─── Text for analysis ───

# Auditions



## lincrusta

Not long ago, my school's music department suggested I audition for a chamber ensemble this fall. I'm interested, but, even when I played the violin, I never did auditions (never performed with others or for anything, just for myself and teacher). Plus, now I'd be auditioning with either the theremin or tremoloa.

I was wondering if anyone had suggestions on how I should prepare? Considering memorizing scales, and choosing pieces that I enjoy. Just not sure if there are particular details I need to show with the pieces (ability to play quickly, styles, etc.).

In the meantime, I'm also looking around by searching on Google, but thought you guys may have better remarks and experiences to share.


----------



## arpeggio

*Sight Reading*

Most music schools do a poor job of training a person to be a professional musician.

The first audition I ever did was a shock. They have you play a prepared piece then they throw all sorts of music at you to see how well you can sight read. Some try to beat the system by learning all of the big solos but this really does not work. They know when you are familiar with the music and keep throwing music at you until they find something you are unfamiliar with. In short, groups want strong sight readers who can learn the music with little rehearsals. I was a weak sight-reader and that is one of the reasons I was an unsuccessful professional musician.

Two pieces of advise.

One. Really know you solo piece. They will expect it to be perfect.

Second. Learn the type of music the group likes to perform. Secure copies of this music and practice sight-reading it.


----------



## dgee

Definitely ask the people who suggested you audition about their expectations. They've suggested you audition so they are keen to hear what you can do and no doubt will be supportive and eager to help. Good luck!


----------



## lincrusta

arpeggio said:


> Most music schools do a poor job of training a person to be a professional musician.
> 
> The first audition I ever did was a shock. They have you play a prepared piece then they through all sorts of music at you to see how well you can sight read. Some try to beat the system by learning all of the big solos but this really does not work. They know when you are familiar with the music and keep throwing music at you until they find something you are unfamiliar with. In short, groups want strong sight readers who can learn the music with little rehearsals. I was a weak sight-reader and that is one of the reasons I was an unsuccessful professional musician.
> 
> Two pieces of advise.
> 
> One. Really know you solo piece. They will expect it to be perfect.
> 
> Second. Learn the type of music the group likes to perform. Secure copies of this music and practice sight-reading it.


Thank you! One thing I'm worried about is the sight-reading aspect. I know the music department would want me for a smaller chamber ensemble (guessing 2-7 people total?), but their repertoires aren't set. I think they usually are grouped by skill and taste? (Should probably just e-mail the department head directly...)



dgee said:


> Definitely ask the people who suggested you audition about their expectations. They've suggested you audition so they are keen to hear what you can do and no doubt will be supportive and eager to help. Good luck!


Will do ASAP! Thanks


----------

───

→ **Parts of the exercise**
[1] Name every musical instrument mentioned in the forum thread about auditions.
[2] Summarize the forum thread about auditions in two sentences.
The lines after this thread come from a separate source.

─── Raw data ───

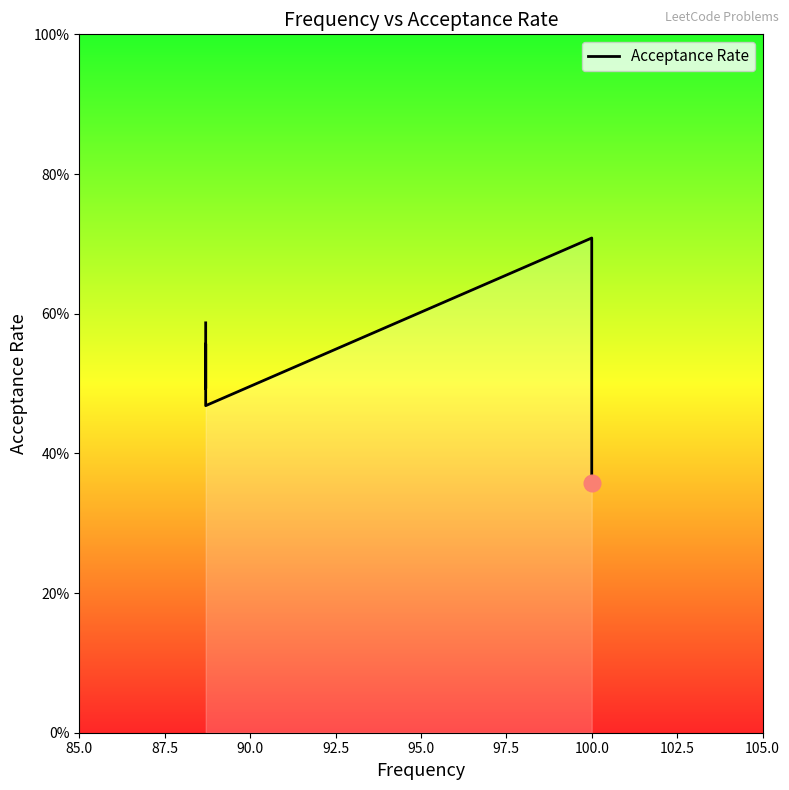

Between 85.0 and 95.0, which is larger?

95.0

───

→ **Responses by item number**
[1] violin, theremin, tremoloa

[2] A student whose music department suggested auditioning for a chamber ensemble, and who has never auditioned before and would play theremin or tremoloa, asks how to prepare. One reply says to know the solo piece perfectly and to practice sight-reading the kind of music the group performs, and another says to ask the people who suggested the audition about their expectations, which the student plans to do.